## Work instruction
Update the material below by replacing "approximately" with "roughly" everywhere it appears and leaving everything else unchanged. Omit the pictures from your answer.

Chart analysis data
>>>>

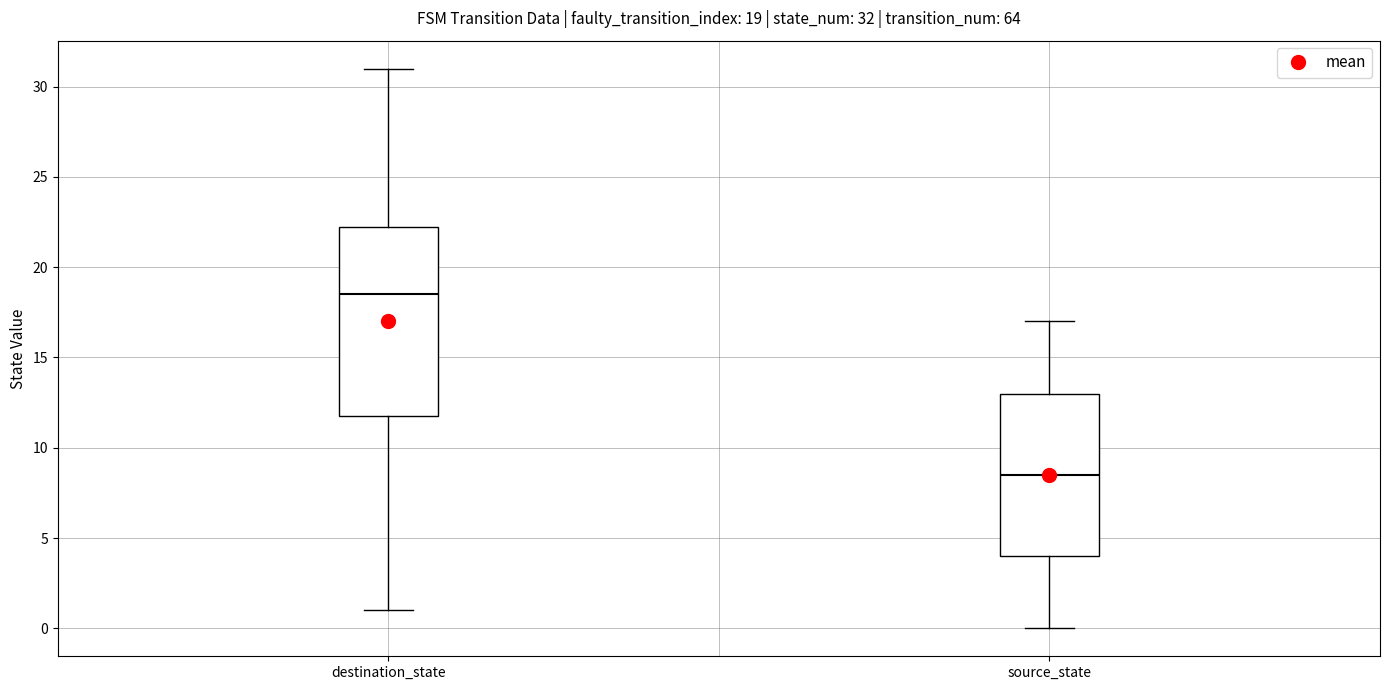

Which box's median line is the highest?

destination_state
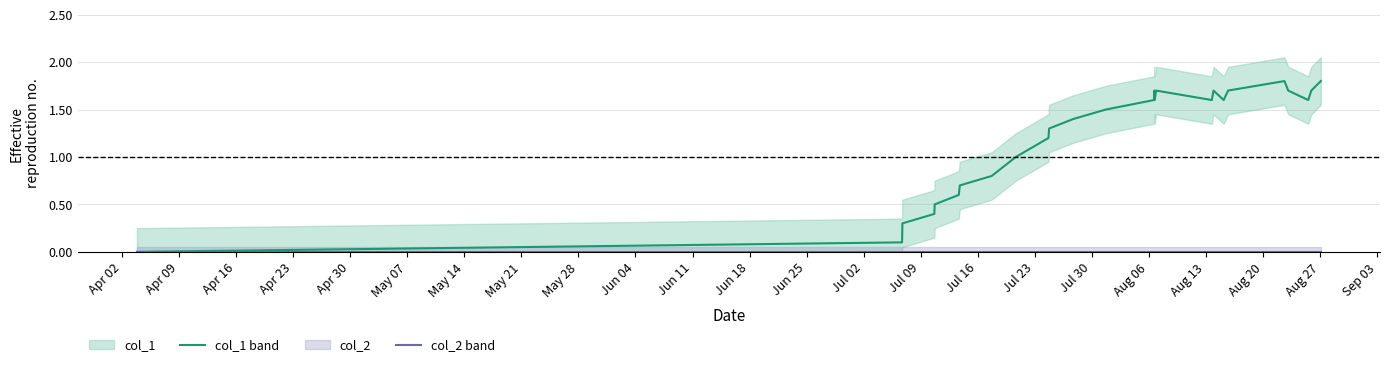

True or false: col_2 and col_1 cross at least once.

False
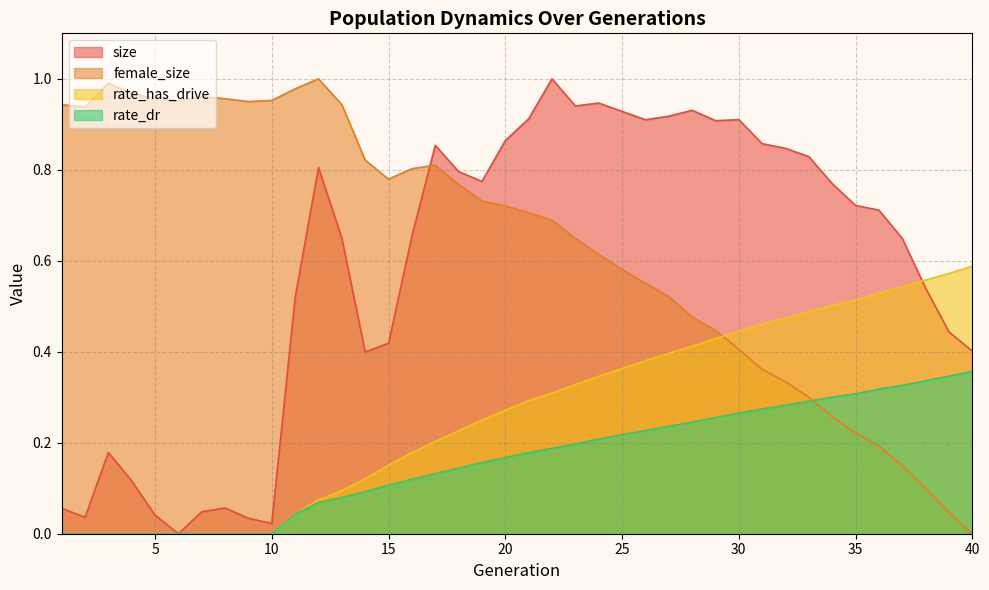

True or false: size has a value of 0.7 at 40.

False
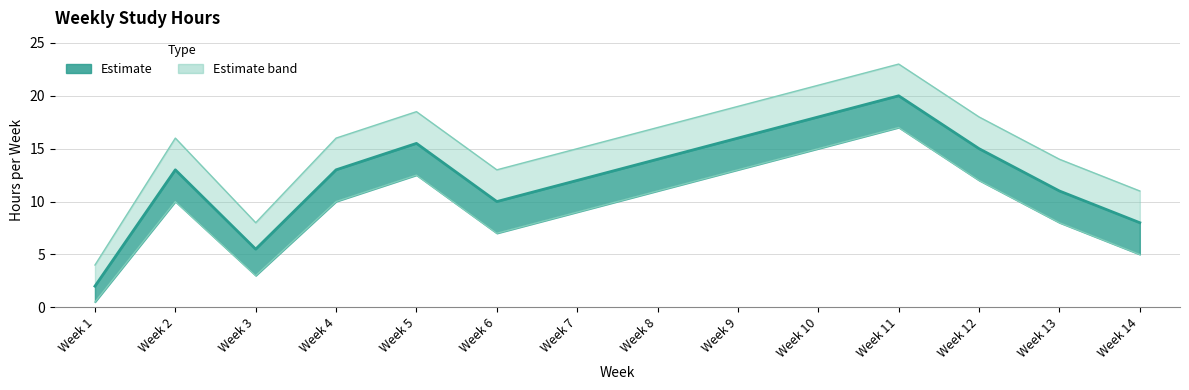

How many interior local peaks does the Weekly Hours series have?

3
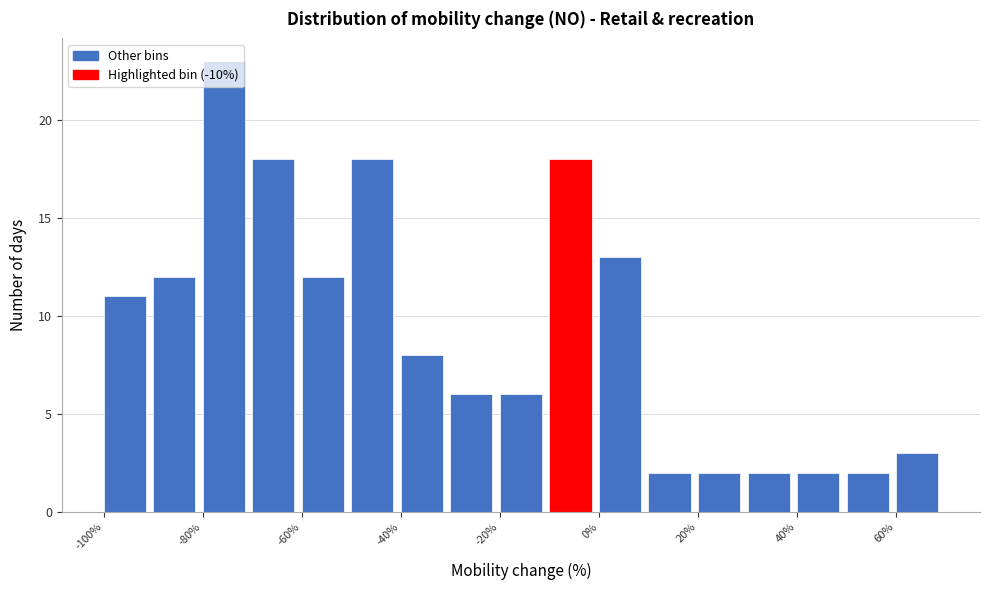

How tall is the bar that spans -50 to -40 on the x-axis? The values are not printed on the chart, so give them approximately, as read against the axis.

18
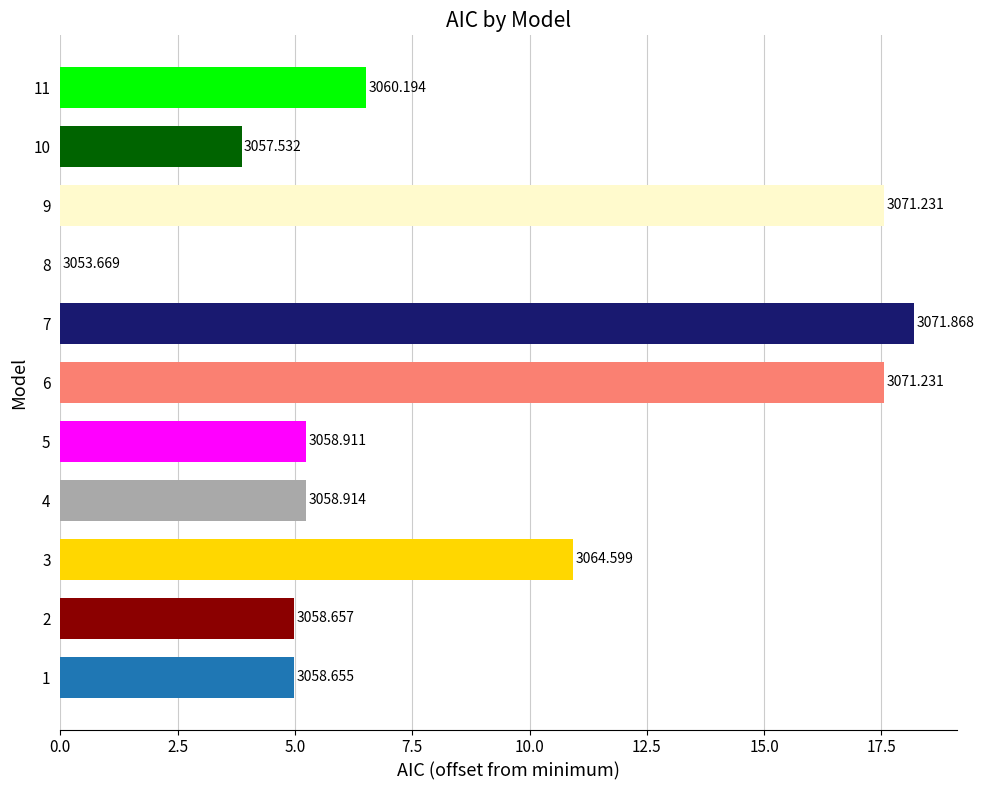

How many bars are there in total?

11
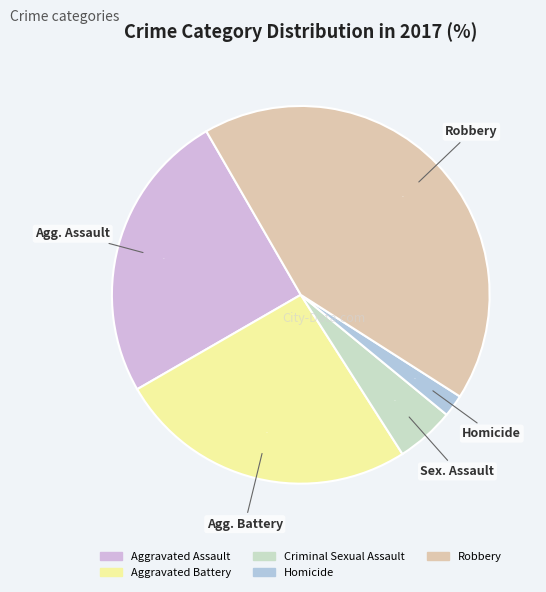

What is the total percentage of Robbery and Criminal Sexual Assault?

47.4%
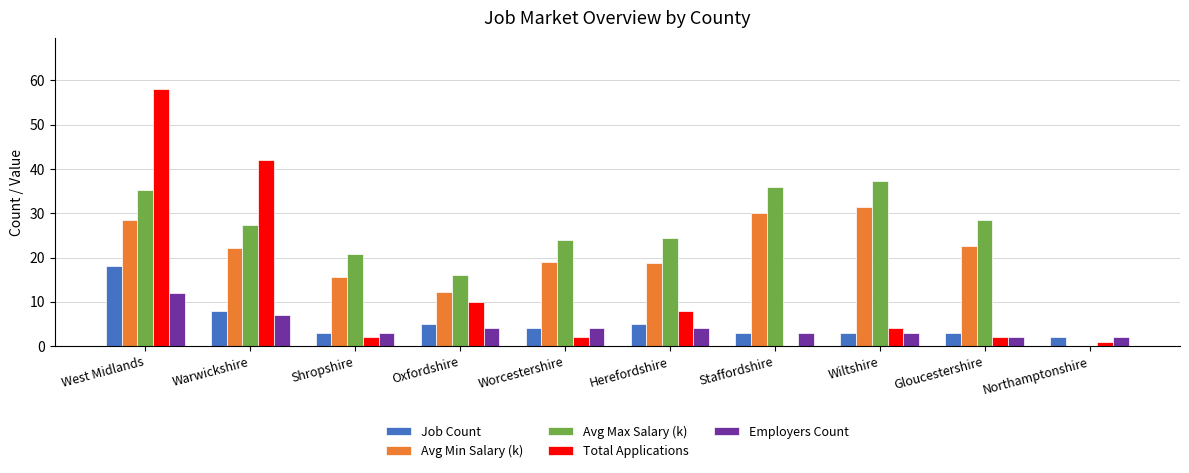

How many groups of bars are there?

10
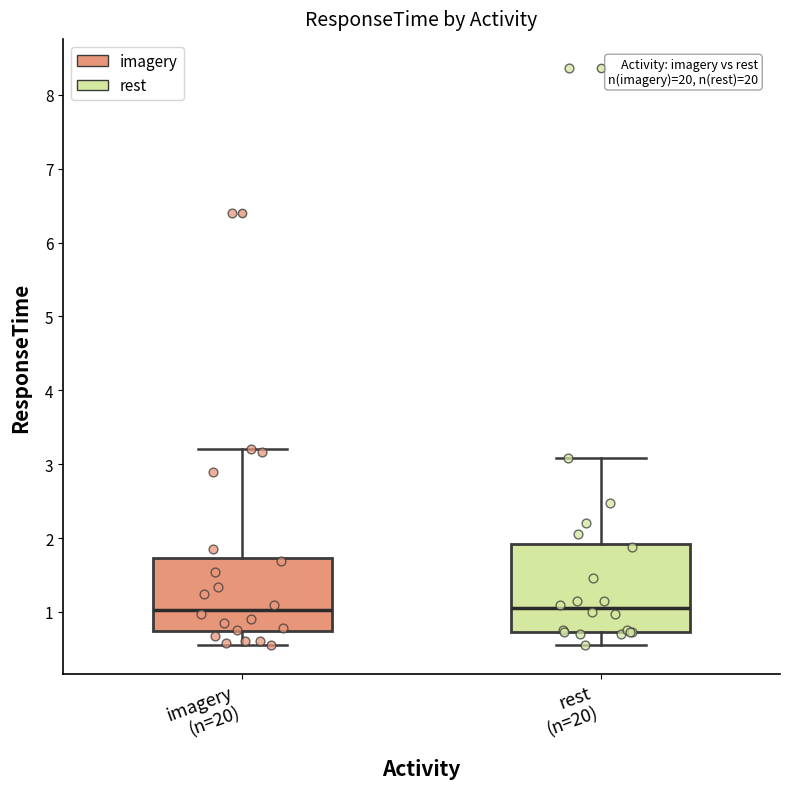

Reading left to right, read every box against the y-axis: the position of its median line, the range the box covers, and the ends of its whiskers. The values are not printed on the chart, so give them approximately, as read against the axis.

imagery (n=20): median 1.0, box 0.7 to 1.7, whiskers 0.5 to 3.2
rest (n=20): median 1.0, box 0.7 to 1.9, whiskers 0.5 to 3.1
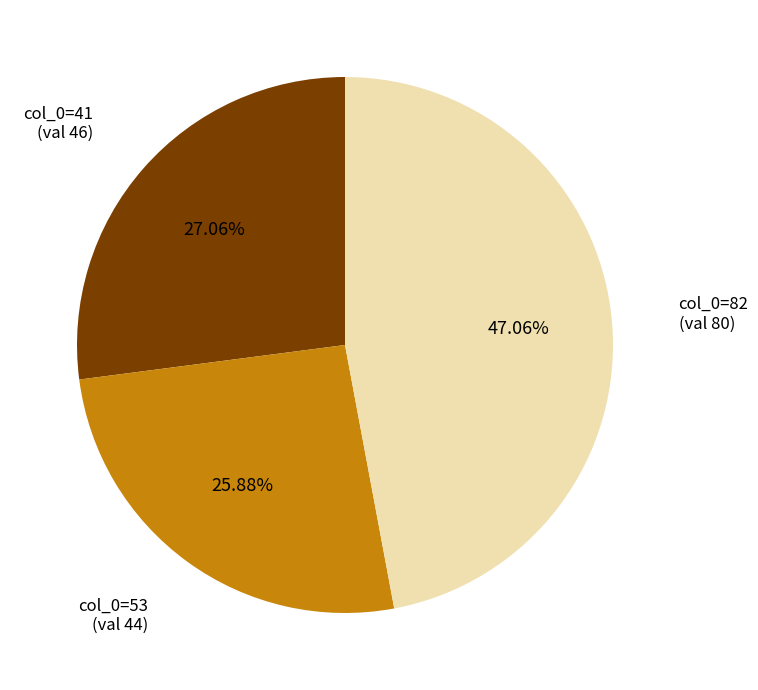

Does any single category account for the majority?

No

<<<<

## Answer space
Which box's median line is the highest?

destination_state

True or false: col_2 and col_1 cross at least once.

False

True or false: size has a value of 0.7 at 40.

False

How many interior local peaks does the Weekly Hours series have?

3

How tall is the bar that spans -50 to -40 on the x-axis? The values are not printed on the chart, so give them roughly, as read against the axis.

18

How many bars are there in total?

11

What is the total percentage of Robbery and Criminal Sexual Assault?

47.4%

How many groups of bars are there?

10

Reading left to right, read every box against the y-axis: the position of its median line, the range the box covers, and the ends of its whiskers. The values are not printed on the chart, so give them roughly, as read against the axis.

imagery (n=20): median 1.0, box 0.7 to 1.7, whiskers 0.5 to 3.2
rest (n=20): median 1.0, box 0.7 to 1.9, whiskers 0.5 to 3.1

Does any single category account for the majority?

No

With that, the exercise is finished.